Warning: Uncle Wacko has strong views and may challenge tramping assumptions and sensibilities!

What is it about windshirts?!

Any tramper worth their salt knows a windshirt is the single most useful piece of clothing they can have

So why the hell don’t more of youz wear them?! 

Uncle Wacko can only conclude nobody has yet enlightened you as to how brilliantly practical they are. So let’s set about filling that particular gap in your knowledge shall we?

First, what is a windshirt? They’re a freakishly light, super breathable nylon jacket with no liner.

Windshirt 1

No wonder she’s smiling – she’s wearing a windshirt!

And here’s what windshirts aren’t:

  • they’re not waterproof. They’ll handle clag and a bit of drizzle but won’t keep out prolonged drizzle or rain.
  • they’re not an insulating layer to add warmth like a fleece.

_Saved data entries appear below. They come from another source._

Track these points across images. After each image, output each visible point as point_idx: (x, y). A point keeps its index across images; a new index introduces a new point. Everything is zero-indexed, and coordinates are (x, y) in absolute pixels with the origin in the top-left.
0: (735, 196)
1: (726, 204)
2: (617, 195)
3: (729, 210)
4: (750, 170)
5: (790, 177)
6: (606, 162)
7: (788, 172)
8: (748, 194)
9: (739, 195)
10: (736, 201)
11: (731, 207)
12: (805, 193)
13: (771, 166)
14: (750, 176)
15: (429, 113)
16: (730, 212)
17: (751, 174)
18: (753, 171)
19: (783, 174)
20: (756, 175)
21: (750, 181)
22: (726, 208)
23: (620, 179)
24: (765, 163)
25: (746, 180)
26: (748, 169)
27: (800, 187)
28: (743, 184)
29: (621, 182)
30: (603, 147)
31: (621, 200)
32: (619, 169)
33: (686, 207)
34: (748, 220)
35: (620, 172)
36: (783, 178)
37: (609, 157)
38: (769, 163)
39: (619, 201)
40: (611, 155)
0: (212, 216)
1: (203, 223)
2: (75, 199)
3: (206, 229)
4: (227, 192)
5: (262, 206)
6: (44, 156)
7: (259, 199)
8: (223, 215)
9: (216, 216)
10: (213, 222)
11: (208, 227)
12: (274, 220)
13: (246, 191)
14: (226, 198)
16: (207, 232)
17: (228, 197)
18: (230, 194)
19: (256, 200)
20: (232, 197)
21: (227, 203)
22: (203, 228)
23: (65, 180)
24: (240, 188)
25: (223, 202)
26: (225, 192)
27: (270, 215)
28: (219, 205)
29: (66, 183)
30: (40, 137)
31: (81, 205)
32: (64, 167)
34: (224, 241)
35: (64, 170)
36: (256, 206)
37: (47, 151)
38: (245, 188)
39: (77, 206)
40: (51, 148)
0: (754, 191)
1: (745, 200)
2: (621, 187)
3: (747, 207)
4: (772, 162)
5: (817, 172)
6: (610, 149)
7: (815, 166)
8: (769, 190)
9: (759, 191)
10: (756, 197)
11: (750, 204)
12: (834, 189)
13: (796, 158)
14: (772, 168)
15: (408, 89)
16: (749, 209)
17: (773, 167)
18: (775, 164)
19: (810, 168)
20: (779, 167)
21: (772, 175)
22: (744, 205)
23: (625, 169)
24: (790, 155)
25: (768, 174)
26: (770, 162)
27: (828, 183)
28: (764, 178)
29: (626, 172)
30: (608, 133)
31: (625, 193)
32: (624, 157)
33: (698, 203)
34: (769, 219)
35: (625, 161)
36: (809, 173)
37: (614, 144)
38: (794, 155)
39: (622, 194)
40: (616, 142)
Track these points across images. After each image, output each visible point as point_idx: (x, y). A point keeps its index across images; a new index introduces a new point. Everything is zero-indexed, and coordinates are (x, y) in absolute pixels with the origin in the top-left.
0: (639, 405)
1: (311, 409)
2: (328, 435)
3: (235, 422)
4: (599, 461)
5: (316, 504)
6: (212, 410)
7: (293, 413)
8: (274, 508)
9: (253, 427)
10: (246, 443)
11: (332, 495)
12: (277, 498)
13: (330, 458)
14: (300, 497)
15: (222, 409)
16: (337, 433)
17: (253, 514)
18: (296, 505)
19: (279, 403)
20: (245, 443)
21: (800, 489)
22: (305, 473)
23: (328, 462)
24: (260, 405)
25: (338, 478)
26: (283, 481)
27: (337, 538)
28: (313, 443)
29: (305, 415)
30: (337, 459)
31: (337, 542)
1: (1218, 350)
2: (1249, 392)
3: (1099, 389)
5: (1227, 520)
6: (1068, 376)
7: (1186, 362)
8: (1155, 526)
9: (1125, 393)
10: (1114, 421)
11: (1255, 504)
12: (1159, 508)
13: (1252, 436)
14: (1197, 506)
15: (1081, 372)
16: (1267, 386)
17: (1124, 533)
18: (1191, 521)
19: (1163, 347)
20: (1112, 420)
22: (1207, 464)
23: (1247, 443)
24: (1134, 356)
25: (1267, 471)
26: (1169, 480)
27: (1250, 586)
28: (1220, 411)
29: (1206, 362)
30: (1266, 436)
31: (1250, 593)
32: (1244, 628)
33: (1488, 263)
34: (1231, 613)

So what the hell are they good for then?

Glad you asked. It’s simple really: 

They’re the simplest and most effective piece of kit for adjusting your temperature as your exertion levels and weather conditions change.

In other words, they’ll keep you more comfortable across a much wider range of tramping conditions than other clothing combinations.


That’s because they do two things superbly well:

1. breathe – so let excess heat out

2. block the wind – so stop the cold from coming in

Do any of these scenarios sound familiar?

  • it’s too cold for just a base layer but you get too hot with a fleece. So the fleece keeps coming on and off, and you’re often just a bit too cool or a bit too warm. A windshirt will delay that overheating, and may just keep you comfortable the whole time.
  • you sweat uphill then chill on the downhill. A cinched up windshirt will get your temperature back where you want it and your sweat dried out way quicker than a fleece or rain jacket.
  • there’s light rain about but you’ll overheat in your rain jacket. A windshirt is perfect here.

Often you can continue wearing a windshirt, just adjusting for warmth or ventilation, where others will be regularly layering and delayering.

And hey, if it’s too cold, just chuck a fleece or puffy over the top.

Windshirt 2

Windshirts are ideal for changing exertion levels in cooler conditions

Windshirts also have these other advantages:

  • they dry quicker than a fleece or rain jacket
  • they’re super light and packable
  • they’re relatively inexpensive
  • they can replace a backup fleece (so help reduce pack weight)
  • you’ll wear your rain jacket less, helping preserve its water repellent surface

Windshirt 3

Super light and packable!

Now because Uncle Wacko is always fastidiously fair and balanced, he’ll also list all their disadvantages:

  • errr ... none we can think of



You’ve got a truckload of options, ranging from the basic, super light with minimal features, through to fully featured masterpieces. 

Weights go from under 50 to about 140 grams - told you they were light! 

And prices range from under a hundred to a couple of hundred dollars.

Uncle Wacko recommends splashing out on one with a full length zip, adjustable hood, and cuff and hem adjustments. The extra ventilation and cinching options means they’ll work like a dream across a wide range of conditions.

Major brands known for good windshirts include MontBell, Montane, Patagonia, RAB and Arcteryx. See what you can find and pick what suits.

So, we’ll be seeing youz all sporting one soon, then. Spot ya.